SOLD! is coming together very well – we’ve been working at The Bowes Museum on the text panels and object labels all of this week. They all go off to the designers soon – there’s only about 1 month to go before the exhibition opens on 26th January (and that includes the Christmas break!), so there’s still a lot of work to do. George Harris (Exhibitions Manager at Bowes), Catherine Dickinson (Exhibitions Officer), Jane Whittaker (Head of Collections) together with the other members of the exhibitions team Vin and Jen, and I have been working on the images and texts we need for the exhibition. It’s going to be designed around a theme of ‘shopping for antiques over 200 years’….using a cityscape as a main theme, with antique shop fronts, of various periods from 1820s to present day, interspaced with images of antique shop interiors over the same period, so the visitors to the exhibition will get a sense of the changing panorama of the ‘antique shop’.
Simon Spier (Project Assistant on the recreating the 1850s Shop) has also been helping with engaging with the local community of dealers and collectors to gather appropriate objects for the shop (see Simon’s ‘Old Curiosity Shop’ Twitter feed). Simon and I were searching the Bowes stores this week for suitable objects for the 1850 shop…together with Howard Coutts, (the Curator of Decorative Art) – it is interesting that Howard is not the curator of ‘Antiques’ – but then, antiques’ are not what the museum contains I guess?
Over the course of the research project we’ve gathered hundreds and hundreds of images of exteriors and interiors of antique shops. These two photographs, of F.W. Phillips’ (Phillips of Hitchin) antique shop in about 1905 and the interior photograph of the shop of C. Charles (Charles Duveen, J.H. Duveen’s brother) in New Bond Street, London in c.1903, are just examples of several hundred we have to choose from, so it’s been quite a task to find the right kind of image for the exhibition interpretation.

Phillips of Hitchin shop, c.1905. Photograph courtesy of the Brotherton Library Special Collections, University of Leeds.
We’ve also had some excellent pre-publicity for SOLD! this week – the exhibition was featured on the front page (and on page 4) of the Antiques Trade Gazette – see the web version HERE and SOLD! is also on the British Antique Dealers’ Association website (thank you as always the BADA!).
The objects coming to SOLD! cover quite a range of object types (and dealers of course) – we have this wonderful ‘majolica’ dish, from Deruta in Italy, and dating from c.1530, on loan from the V&A Museum.

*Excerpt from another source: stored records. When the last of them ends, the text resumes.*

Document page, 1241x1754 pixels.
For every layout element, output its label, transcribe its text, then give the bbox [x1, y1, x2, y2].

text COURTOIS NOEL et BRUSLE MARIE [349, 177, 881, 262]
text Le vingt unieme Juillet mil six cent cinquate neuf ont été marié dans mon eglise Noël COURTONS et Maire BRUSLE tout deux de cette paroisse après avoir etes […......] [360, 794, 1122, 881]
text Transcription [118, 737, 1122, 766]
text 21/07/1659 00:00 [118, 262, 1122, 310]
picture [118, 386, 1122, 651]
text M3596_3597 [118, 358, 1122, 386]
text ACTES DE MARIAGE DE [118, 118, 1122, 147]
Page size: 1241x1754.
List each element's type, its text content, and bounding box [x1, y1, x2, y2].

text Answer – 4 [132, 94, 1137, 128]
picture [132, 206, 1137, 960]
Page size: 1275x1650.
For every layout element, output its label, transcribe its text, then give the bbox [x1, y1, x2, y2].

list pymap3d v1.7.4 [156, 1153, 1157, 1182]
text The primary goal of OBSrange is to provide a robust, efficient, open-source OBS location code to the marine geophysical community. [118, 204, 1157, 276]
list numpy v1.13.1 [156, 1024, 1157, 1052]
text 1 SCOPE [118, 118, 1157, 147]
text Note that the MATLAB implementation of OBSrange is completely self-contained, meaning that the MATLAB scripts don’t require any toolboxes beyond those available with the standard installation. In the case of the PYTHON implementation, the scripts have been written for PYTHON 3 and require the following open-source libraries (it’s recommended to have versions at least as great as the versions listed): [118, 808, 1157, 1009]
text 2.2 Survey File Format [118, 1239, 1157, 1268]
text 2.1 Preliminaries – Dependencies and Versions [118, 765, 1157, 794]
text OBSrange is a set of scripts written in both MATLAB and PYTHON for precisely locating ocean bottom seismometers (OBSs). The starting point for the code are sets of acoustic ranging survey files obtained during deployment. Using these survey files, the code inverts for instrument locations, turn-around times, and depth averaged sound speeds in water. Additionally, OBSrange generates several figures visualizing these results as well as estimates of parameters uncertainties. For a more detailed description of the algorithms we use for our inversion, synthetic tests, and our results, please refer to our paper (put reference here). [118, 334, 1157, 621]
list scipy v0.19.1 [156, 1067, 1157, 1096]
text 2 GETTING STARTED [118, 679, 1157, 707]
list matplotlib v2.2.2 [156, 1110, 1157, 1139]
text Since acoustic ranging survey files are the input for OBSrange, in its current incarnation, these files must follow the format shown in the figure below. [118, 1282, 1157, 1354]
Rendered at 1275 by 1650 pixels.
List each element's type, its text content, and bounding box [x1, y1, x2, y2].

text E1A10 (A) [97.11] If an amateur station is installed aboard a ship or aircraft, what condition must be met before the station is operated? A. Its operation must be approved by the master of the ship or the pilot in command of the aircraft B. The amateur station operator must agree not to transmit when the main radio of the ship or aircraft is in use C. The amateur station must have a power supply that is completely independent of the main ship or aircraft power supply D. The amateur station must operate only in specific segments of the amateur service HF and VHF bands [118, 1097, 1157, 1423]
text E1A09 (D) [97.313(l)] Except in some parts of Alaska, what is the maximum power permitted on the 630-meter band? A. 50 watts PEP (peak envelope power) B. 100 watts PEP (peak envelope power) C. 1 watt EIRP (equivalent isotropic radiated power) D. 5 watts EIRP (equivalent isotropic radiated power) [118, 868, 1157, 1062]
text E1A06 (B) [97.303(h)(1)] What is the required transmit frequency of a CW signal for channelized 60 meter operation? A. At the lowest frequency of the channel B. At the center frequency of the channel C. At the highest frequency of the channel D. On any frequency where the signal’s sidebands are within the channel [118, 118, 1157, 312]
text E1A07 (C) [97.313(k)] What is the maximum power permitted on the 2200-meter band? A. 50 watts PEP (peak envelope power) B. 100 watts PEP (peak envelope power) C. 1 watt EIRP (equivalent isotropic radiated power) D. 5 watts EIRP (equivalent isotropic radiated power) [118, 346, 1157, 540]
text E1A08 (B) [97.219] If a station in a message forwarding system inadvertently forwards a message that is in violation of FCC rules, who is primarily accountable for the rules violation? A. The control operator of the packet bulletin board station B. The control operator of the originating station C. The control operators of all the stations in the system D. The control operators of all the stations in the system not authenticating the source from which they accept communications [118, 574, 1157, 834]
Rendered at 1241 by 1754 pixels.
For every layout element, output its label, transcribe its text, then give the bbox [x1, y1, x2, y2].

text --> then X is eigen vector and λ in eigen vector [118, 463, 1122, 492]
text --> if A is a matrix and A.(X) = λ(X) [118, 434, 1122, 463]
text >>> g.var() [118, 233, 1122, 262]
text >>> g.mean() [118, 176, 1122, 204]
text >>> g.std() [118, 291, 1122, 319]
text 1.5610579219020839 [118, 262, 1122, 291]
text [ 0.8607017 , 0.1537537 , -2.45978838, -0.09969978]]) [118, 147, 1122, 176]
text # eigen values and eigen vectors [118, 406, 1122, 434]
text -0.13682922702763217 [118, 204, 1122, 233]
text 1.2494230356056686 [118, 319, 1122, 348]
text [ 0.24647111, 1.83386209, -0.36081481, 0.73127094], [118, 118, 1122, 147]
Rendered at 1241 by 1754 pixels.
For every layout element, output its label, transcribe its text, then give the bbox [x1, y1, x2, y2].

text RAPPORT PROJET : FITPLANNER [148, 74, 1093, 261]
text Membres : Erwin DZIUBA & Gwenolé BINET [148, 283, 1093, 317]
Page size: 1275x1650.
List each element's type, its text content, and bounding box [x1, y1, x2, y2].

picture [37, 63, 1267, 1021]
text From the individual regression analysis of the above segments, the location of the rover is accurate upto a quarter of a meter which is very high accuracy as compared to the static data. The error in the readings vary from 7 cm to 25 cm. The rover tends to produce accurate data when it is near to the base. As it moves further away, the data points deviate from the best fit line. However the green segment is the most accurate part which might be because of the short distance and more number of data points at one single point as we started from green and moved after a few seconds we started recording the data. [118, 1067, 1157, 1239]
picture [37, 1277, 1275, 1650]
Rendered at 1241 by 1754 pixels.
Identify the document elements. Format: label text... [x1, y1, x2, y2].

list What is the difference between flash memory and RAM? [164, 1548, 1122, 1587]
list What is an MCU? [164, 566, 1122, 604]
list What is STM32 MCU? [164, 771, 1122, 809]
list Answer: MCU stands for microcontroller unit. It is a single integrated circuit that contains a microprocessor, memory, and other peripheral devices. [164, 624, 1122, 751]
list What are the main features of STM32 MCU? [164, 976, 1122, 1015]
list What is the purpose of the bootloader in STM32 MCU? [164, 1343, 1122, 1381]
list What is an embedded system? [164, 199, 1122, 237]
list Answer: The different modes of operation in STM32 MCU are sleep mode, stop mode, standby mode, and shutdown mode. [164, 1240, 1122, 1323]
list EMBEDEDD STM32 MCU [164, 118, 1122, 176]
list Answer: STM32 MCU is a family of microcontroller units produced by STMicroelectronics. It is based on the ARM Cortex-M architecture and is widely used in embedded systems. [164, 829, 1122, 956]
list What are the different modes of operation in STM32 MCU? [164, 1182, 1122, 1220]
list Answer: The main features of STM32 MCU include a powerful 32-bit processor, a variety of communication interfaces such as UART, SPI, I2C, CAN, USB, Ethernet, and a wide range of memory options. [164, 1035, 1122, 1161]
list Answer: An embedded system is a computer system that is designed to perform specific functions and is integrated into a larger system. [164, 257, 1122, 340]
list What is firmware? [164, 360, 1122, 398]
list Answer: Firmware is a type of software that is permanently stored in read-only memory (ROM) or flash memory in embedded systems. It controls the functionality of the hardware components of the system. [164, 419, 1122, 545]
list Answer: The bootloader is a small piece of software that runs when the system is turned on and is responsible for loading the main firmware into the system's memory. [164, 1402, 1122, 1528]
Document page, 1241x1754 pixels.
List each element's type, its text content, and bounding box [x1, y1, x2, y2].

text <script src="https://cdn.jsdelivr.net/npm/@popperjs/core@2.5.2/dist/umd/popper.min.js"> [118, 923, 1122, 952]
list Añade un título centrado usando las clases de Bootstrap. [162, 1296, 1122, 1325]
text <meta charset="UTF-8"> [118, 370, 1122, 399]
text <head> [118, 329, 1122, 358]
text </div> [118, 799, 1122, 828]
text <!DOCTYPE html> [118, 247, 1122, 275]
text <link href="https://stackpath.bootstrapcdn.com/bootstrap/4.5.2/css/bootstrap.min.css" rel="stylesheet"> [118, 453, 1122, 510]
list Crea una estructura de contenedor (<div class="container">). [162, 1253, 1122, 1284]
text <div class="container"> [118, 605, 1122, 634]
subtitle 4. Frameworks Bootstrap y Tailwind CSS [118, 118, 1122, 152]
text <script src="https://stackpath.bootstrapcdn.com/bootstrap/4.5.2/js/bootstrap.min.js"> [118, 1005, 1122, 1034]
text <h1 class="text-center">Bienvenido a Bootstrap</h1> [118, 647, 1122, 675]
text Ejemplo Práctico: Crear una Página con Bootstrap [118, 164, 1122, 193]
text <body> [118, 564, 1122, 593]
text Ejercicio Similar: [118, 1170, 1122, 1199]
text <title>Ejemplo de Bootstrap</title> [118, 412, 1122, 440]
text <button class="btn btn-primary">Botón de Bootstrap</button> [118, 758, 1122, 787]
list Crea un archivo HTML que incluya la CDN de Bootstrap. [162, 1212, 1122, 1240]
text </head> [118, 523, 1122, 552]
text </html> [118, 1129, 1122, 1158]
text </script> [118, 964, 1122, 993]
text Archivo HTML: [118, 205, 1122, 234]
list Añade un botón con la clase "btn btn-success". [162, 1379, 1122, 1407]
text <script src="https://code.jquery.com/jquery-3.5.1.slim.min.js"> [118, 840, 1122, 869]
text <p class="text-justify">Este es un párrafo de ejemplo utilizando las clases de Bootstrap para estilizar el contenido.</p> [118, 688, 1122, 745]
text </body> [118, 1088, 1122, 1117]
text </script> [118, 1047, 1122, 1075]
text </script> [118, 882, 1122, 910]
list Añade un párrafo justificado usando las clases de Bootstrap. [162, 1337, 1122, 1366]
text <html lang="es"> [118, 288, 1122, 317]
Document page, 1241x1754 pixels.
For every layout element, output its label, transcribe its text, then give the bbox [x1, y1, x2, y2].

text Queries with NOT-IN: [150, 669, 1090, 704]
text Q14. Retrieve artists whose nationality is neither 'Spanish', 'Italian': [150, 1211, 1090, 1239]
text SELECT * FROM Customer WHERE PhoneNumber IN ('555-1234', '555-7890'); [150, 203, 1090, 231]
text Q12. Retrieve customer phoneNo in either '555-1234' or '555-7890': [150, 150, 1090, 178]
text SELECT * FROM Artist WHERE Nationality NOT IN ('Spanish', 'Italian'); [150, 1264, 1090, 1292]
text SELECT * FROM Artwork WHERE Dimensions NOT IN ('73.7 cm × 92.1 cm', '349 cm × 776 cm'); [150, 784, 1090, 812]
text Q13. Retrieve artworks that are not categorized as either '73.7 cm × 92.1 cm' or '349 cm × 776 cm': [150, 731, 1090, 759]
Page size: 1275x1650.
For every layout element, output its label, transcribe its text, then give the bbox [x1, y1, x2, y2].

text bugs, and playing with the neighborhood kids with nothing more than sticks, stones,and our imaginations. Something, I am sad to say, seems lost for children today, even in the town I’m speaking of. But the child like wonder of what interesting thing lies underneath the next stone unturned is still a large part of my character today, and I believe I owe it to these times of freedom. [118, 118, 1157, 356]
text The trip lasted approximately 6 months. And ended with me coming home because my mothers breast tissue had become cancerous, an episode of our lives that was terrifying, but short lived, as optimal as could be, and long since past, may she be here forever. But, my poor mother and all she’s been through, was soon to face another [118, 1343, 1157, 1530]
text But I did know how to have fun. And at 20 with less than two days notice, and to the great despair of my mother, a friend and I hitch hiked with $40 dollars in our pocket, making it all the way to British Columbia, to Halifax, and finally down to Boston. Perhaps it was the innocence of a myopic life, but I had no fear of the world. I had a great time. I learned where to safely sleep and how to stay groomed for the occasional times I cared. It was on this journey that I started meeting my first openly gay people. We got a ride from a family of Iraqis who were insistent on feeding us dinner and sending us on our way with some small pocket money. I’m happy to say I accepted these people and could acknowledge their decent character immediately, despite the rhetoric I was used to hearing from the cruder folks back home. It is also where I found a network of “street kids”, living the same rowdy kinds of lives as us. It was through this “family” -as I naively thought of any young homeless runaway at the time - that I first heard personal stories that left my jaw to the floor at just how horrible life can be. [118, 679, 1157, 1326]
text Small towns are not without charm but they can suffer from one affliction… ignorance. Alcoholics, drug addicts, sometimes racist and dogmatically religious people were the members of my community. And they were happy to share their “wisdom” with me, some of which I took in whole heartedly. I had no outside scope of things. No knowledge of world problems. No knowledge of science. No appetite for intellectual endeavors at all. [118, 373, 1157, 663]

Dish, c.1530, sold by Henry Durlacher to the SKM in 1854. Image courtesy of the V&A Museum, copyright the V&A Museum.
It was sold to the South Kensington Museum in 1856 (as the V&A Museum was called in the 19th century) by the well-known 19th century antique dealer Henry Durlacher (b.1826) for £5 and 5 shillings – quite a meagre some, even in the context of the market for such objects in the 19th century. The market for ‘Raphaelware’ (as this kind of object would have been categorized in the 19th century) was very strong in the middle decades of the 19th century, so perhaps Durlacher was hoping to encourage more purchases from the South Kensington Museum?
SOLD! also has several objects from the collections at The Bowes Museum on display of course, including this spectacular 18th century Bronze fountain mask, which was sold to The Bowes Museum in 1966 by the dealership ‘David Tremayne’ – one of the directors of ‘David Tremayne’ was David Salmon, a member of the family that owned J. Lyons & Company, of ‘Lyons Tea Rooms’ fame. ‘Tremayne’ traded from the King’s Road in London, which in the 1960s was the epitome of Swinging, Fashionable London, with the antique dealers patronised by Film Stars and Rock Groups such as the Rolling Stones.

Bronze Mask, sold by ‘David Tremayne’ to The Bowes Museum in 1966. Photograph courtesy of The Bowes Museum.
In SOLD! we also have a number of objects from Temple Newsam, part of Leeds Museums & Galleries, including the famous black lacquer secretaire, formerly supplied by Thomas Chippendale for Harewood House in the 1770s.

Secretaire, c.1770, sold by Hotspur to Temple Newsam, Leeds Museums & Galleries in 1999. Photograph courtesy of Leeds Museums & Galleries, copyright Leeds Museums & Galleries.
Of course, for SOLD! this is not a ‘Chippendale’ , it was sold to Leeds Museums & Galleries by the well-known Antique English Furniture specialist dealers Hotspur in 1999, who were then trading in London. Indeed, the secretaire’s dealer biography can be traced to 1946 when it was acquired by the London dealer Jesse Botibol, probably direct for the auction sale of some contents of Harewood House sold at Christie’s in London that year.
There are many more well-known and world-class museum objects in SOLD!, But of course the purpose of SOLD! is to highlight their ‘hidden histories’ and to retell the history of the antique dealers that are such a fundamental part of their object biographies.